Apache Crunch Toolkit #2: Viewing Pipeline Execution Plan Visualisations

What is a pipeline execution plan visualisation?

Apache Crunch has in-built support for creating dot files which visually show how Crunch pipelines are executed under-the-hood. For example, a simple operation involving a GroupByKey() and a count() may produce the following diagram:

A pipeline execution plan visualisation for Apache Crunch

Why are they useful?

Crunch can sometimes provide several different ways to solve a problem, and it can be difficult to know which solution is best without delving into source code. Viewing a graph representation of the execution plan allows you to ensure that the job is being processed in the way you expect. In future blogs on Crunch I’ll be looking at different ways in which problems can be solved and using these graphs often.

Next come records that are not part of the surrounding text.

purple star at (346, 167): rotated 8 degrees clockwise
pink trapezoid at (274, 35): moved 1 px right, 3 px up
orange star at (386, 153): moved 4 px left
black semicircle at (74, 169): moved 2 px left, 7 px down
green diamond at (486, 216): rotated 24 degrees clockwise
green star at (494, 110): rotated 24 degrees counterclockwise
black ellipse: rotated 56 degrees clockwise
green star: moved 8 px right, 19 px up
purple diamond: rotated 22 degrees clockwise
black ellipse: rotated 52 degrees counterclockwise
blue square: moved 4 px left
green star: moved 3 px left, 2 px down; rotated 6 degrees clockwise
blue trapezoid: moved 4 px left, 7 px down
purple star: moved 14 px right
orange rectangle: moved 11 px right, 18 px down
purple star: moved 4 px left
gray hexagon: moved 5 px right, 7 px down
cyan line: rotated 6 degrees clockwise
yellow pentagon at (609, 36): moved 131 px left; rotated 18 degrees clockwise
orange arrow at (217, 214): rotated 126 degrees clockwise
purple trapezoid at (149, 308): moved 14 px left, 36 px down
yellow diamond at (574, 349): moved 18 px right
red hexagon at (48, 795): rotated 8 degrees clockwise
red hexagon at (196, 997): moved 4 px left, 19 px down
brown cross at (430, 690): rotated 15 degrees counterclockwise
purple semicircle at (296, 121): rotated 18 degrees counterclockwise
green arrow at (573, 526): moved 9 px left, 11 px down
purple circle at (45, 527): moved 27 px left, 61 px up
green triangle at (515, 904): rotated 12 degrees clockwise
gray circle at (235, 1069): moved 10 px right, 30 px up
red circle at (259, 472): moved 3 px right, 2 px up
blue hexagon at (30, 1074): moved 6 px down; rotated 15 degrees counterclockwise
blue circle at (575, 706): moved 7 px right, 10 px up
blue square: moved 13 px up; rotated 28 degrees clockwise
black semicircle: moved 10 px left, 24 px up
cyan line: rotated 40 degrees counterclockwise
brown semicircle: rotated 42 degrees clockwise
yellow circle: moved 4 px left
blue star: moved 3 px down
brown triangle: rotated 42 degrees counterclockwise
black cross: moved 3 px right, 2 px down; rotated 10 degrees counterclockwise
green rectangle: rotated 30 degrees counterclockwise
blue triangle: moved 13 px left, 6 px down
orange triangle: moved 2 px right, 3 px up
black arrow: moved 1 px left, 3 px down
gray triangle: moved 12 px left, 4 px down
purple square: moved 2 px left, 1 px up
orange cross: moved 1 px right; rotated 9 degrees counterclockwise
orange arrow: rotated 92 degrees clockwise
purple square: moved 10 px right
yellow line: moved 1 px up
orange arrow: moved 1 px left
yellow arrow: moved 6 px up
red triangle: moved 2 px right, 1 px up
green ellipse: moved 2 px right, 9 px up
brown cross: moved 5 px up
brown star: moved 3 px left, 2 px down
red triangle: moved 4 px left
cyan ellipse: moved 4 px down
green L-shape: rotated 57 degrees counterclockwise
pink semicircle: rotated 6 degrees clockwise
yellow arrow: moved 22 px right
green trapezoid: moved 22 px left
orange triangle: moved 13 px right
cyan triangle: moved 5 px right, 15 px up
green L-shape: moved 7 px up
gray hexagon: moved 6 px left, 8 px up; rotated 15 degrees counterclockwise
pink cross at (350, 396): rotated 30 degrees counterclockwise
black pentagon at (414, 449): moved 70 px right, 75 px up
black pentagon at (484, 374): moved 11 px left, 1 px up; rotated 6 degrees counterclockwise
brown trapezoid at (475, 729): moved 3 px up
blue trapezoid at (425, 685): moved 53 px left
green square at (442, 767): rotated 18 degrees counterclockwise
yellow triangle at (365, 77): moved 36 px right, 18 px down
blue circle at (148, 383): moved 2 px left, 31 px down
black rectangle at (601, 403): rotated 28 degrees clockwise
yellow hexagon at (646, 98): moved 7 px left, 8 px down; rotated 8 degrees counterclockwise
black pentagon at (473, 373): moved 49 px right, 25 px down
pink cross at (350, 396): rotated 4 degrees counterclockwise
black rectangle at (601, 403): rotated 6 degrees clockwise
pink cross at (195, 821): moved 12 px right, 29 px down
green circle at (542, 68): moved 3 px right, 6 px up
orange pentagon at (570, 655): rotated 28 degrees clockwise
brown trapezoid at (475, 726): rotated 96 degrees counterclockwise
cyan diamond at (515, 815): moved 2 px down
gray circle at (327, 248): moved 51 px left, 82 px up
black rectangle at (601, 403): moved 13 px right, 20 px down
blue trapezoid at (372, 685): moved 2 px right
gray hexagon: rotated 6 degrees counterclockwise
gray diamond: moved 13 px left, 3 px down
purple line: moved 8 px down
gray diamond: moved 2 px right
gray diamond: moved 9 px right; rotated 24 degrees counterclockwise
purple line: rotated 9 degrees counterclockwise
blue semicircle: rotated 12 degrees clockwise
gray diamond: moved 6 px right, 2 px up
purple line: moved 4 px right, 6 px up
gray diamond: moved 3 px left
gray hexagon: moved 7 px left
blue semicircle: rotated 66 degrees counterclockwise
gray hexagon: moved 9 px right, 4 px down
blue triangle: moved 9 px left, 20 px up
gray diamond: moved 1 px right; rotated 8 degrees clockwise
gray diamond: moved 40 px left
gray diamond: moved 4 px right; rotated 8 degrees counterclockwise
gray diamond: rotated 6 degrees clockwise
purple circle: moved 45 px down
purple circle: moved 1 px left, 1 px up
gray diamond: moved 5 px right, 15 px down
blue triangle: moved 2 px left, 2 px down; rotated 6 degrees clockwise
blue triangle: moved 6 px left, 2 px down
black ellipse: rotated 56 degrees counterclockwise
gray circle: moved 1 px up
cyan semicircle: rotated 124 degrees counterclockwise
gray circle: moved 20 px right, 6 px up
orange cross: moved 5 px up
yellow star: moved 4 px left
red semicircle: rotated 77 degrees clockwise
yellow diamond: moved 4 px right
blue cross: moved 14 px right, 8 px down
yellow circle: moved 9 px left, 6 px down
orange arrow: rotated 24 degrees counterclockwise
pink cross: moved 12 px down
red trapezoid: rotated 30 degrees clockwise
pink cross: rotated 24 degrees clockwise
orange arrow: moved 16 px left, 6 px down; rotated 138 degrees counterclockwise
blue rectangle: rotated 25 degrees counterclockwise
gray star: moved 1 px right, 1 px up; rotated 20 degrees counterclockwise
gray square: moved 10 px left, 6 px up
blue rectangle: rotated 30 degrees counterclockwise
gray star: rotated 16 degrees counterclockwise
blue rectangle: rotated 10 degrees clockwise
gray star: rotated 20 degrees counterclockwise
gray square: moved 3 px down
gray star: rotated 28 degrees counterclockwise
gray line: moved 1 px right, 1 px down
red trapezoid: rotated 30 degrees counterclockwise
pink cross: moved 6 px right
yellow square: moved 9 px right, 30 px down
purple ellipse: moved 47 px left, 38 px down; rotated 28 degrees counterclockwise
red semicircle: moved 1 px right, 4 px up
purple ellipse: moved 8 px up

How do I create a pipeline execution plan visualisation?

Simply add an output directory for the file to be stored in into the Configuration() object - this currently only works with the MRPipeline. I am using Crunch version 0.11.0-hadoop2:

...
public int run(String[] args) throws Exception {
    Configuration conf = getConf();
    conf.set("crunch.planner.dotfile.outputdir", "/tmp/crunch-demo/dot/");
    ...

and run the job. A file will now be created in that location.

How do I view the visualisation?

There are several options for viewing .dot files. Graphviz appears to be the most popular tool, and there is also the browser-based Erdos. However I have experienced some issues with Erdos being unable to display more complicated graphs.

Written on June 20, 2015